GÜNÜ BİRLİK “OKYANUS” ZİYARETİ
Nehrin karşısına uzanan, San Francisco’daki Golden Gate Köprüsü’nün kopyası olan Ponte 25 April, 2,5 kilometre uzunluğundadır. Köprü önce (diktatör) Salazar adına yapılsa da 1975 yılında Portekiz tarihine kanlı harflerle geçen bu şahsın anılardan silinmesi için isim değişikliğine gidilmiş. Peki nehrin karşı yakasına gitmek gerekli midir? 3-4 günden daha fazlanız varsa; belki...
Ben kalan seyahat günümü Cascias’a gidip Atlas Okyanusu’nun suyuna dokunabilmek için kullanmıştım. Takıntı işte. Trenle bir saat kadar, çok keyifli bir sahil şeridinden yol alıyor ve sadece Lizbon’dan değil ülkenin ortalarından pek çok yerden gelen Portekizlinin hafta sonlarını geçirdikleri Cascais’e varıyoruz. Burası renkli mozaiklerle süslenmiş duvarları ve aşı boyalı evleriyle ünlü eski bir balıkçı köyü. Önde palmiyeler, arkasında kayalar ve büyük büyük dalgalar… “Ben Atlantik Okyanusu gördüm” diyebilmeliyiz, öyle değil mi?

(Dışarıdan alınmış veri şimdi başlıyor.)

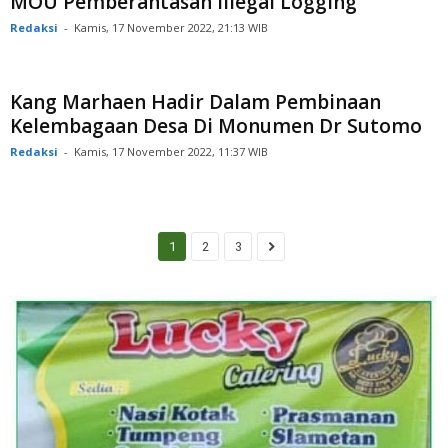
MOU Pemberantasan Illegal Logging
Redaksi
-
Kamis, 17 November 2022, 21:13 WIB
Kang Marhaen Hadir Dalam Pembinaan
Kelembagaan Desa Di Monumen Dr Sutomo
Redaksi
-
Kamis, 17 November 2022, 11:37 WIB
1
2
3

Klasik turist kasabası çarşısını hızlı adımlarla geçiyor, kalabalığı takip edip en yakın kıyıya ulaşıyoruz. Dört önemli plajı var Cascais’in; Conceiçao, Rainha, Riberia ve eski şehrin diğer tarafında kalan Santa Marta… Havlumuzu Rainha kumlarına seriyor, kendimizi Okyanus’un sularına bırakıyoruz… Burayla ilgili hatırımdan çıkmayan bir konu da, gençlerin neşesiydi… Daha treninden beri; vagonun içinde deniz topuyla voleybol oynayanlar, istasyon binasının demirinde barfiks çekenler, Okyanus’a inerken topluca şarkı söyleyenler…
Şapkaları havaya fırlatıp tutmalar... İspanyol gençleri bilirim, kanları hep kaynar.. İşte onlar gibi; Portekizli çocukların neşesine de diyecek yok. “Aaah” diyerek geçirdiğimi hatırlıyorum içimden, “her şey gençken işte…” O zamandan bu zamana 6 yıl geçti. O dediklerim de anlamını yitirdi tabii... “Aaah” diyorum şimdi “gençliğe yaşlılığa bakmıyor bu işler; her şey hayattayken işte”!